In 2001, I photographed the service entrances of some of New York City’s most elite residential apartment buildings. The maids, movers, deliverymen, and other workers who service these residences use these entrances. Focusing primarily on buildings located in the city’s Upper East Side, I limited the scope to include two of the wealthiest postal codes in the country, 10021 & 10022. My initial interest in the service entrances was due to my childhood memories of playing in and often trespassing through the service entrances surrounding my family’s apartment on Beekman Place, in New York City.
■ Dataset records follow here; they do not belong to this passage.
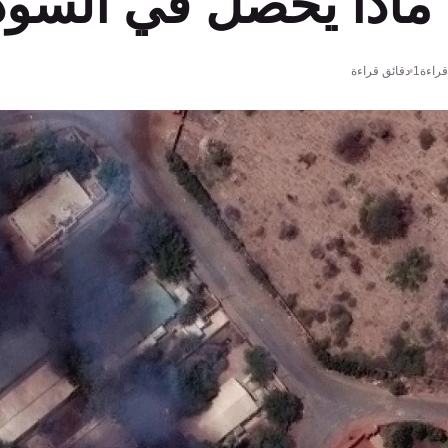
. ماذا يحصل في السو
راءة
1 دقائق قراءة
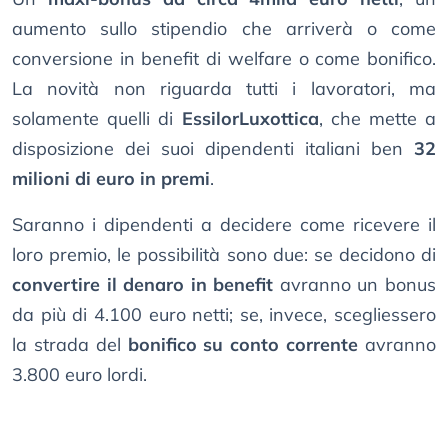
aumento sullo stipendio che arriverà o come
conversione in benefit di welfare o come bonifico.
La novità non riguarda tutti i lavoratori, ma
solamente quelli di
EssilorLuxottica
, che mette a
disposizione dei suoi dipendenti italiani ben
32
milioni di euro in premi
.
Saranno i dipendenti a decidere come ricevere il
loro premio, le possibilità sono due: se decidono di
convertire il denaro in benefit
avranno un bonus
da più di 4.100 euro netti; se, invece, scegliessero
la strada del
bonifico su conto corrente
avranno
3.800 euro lordi.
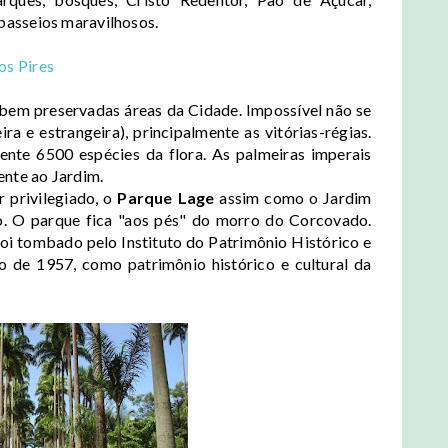
passeios maravilhosos.
os Pires
bem preservadas áreas da Cidade. Impossível não se
ra e estrangeira), principalmente as vitórias-régias.
nte 6500 espécies da flora. As palmeiras imperais
nte ao Jardim.
 privilegiado, o
Parque Lage
assim como o Jardim
o. O parque fica "aos pés" do morro do Corcovado.
oi tombado pelo Instituto do Patrimônio Histórico e
o de 1957, como patrimônio histórico e cultural da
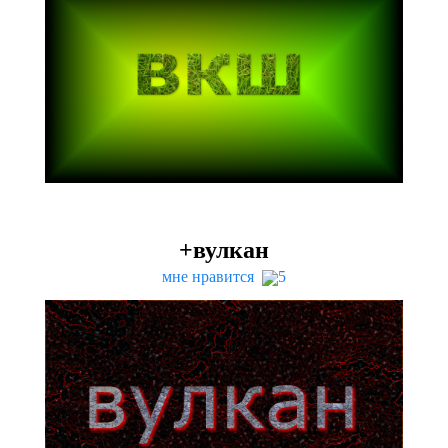
+вулкан
мне нравится
5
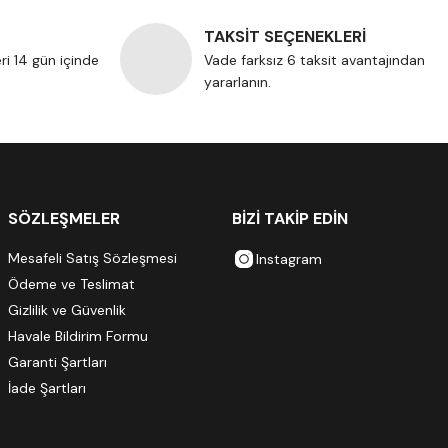
TAKSİT SEÇENEKLERİ
eri 14 gün içinde
Vade farksız 6 taksit avantajından
yararlanın.
SÖZLEŞMELER
BİZİ TAKİP EDİN
Mesafeli Satış Sözleşmesi
Instagram
Ödeme ve Teslimat
Gizlilik ve Güvenlik
Havale Bildirim Formu
Garanti Şartları
İade Şartları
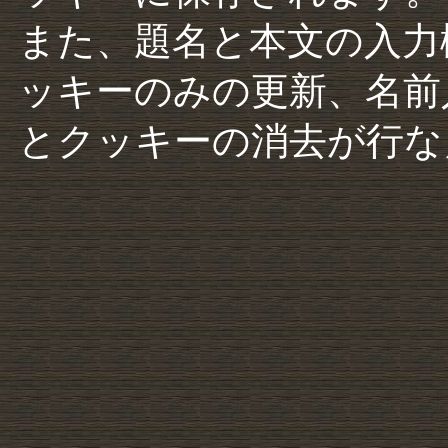
また、題名と本文の入力
ッキーのみの更新、名前
とクッキーの消去が行な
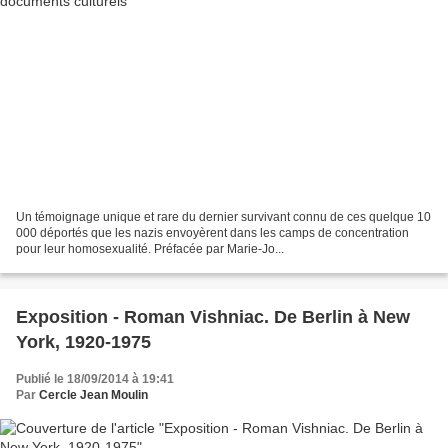
Un témoignage unique et rare du dernier survivant connu de ces quelque 10
000 déportés que les nazis envoyèrent dans les camps de concentration
pour leur homosexualité. Préfacée par Marie-Jo...
Exposition - Roman Vishniac. De Berlin à New
York, 1920-1975
Publié le 18/09/2014 à 19:41
Par
Cercle Jean Moulin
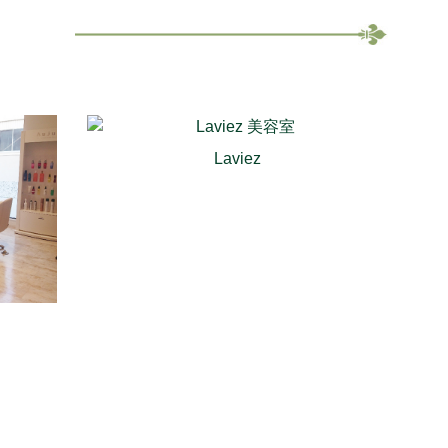
Laviez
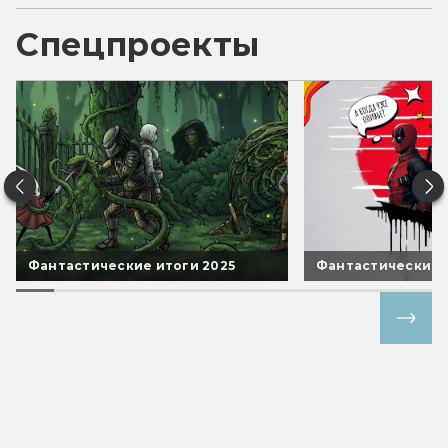
Спецпроекты
Фантастические итоги 2025
Фантастические 
Все спецпроекты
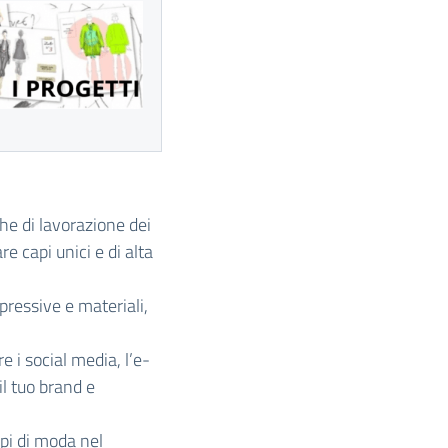
he di lavorazione dei
re capi unici e di alta
ressive e materiali,
e i social media, l’e-
l tuo brand e
pi di moda nel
As I started to photograph these entrances and spaces, I became interested in both the formal and associative qualities of the architecture. Visually the spaces include doorways, fencing, barbed wire, signage, and security devices. Psychologically the entrances triggered in my mind the sense of the forbidden, the other (i.e. blue collar), and the hidden. Intellectually I was interested by the semiotics built into the architecture (consciously or not) of these spaces that are particular to New York City. The architecture subjugates class distinctions in a variety of ways including through the design, industrial materials, and lighting. Although these entrances do indeed have a utilitarian purpose they sharply contrast the esthetics found both in the lobbies and the canopied doorways from which that the tenants enter and exit.

These entrances, like the maids and workmen who use them, are kept hidden, downtrodden and at a distance, thereby not intruding on the idyll of affluence. These are entrances that most people (including the buildings' residences) don't really notice, much like the individuals that use them. They are invisible yet they are intrinsic to the structure.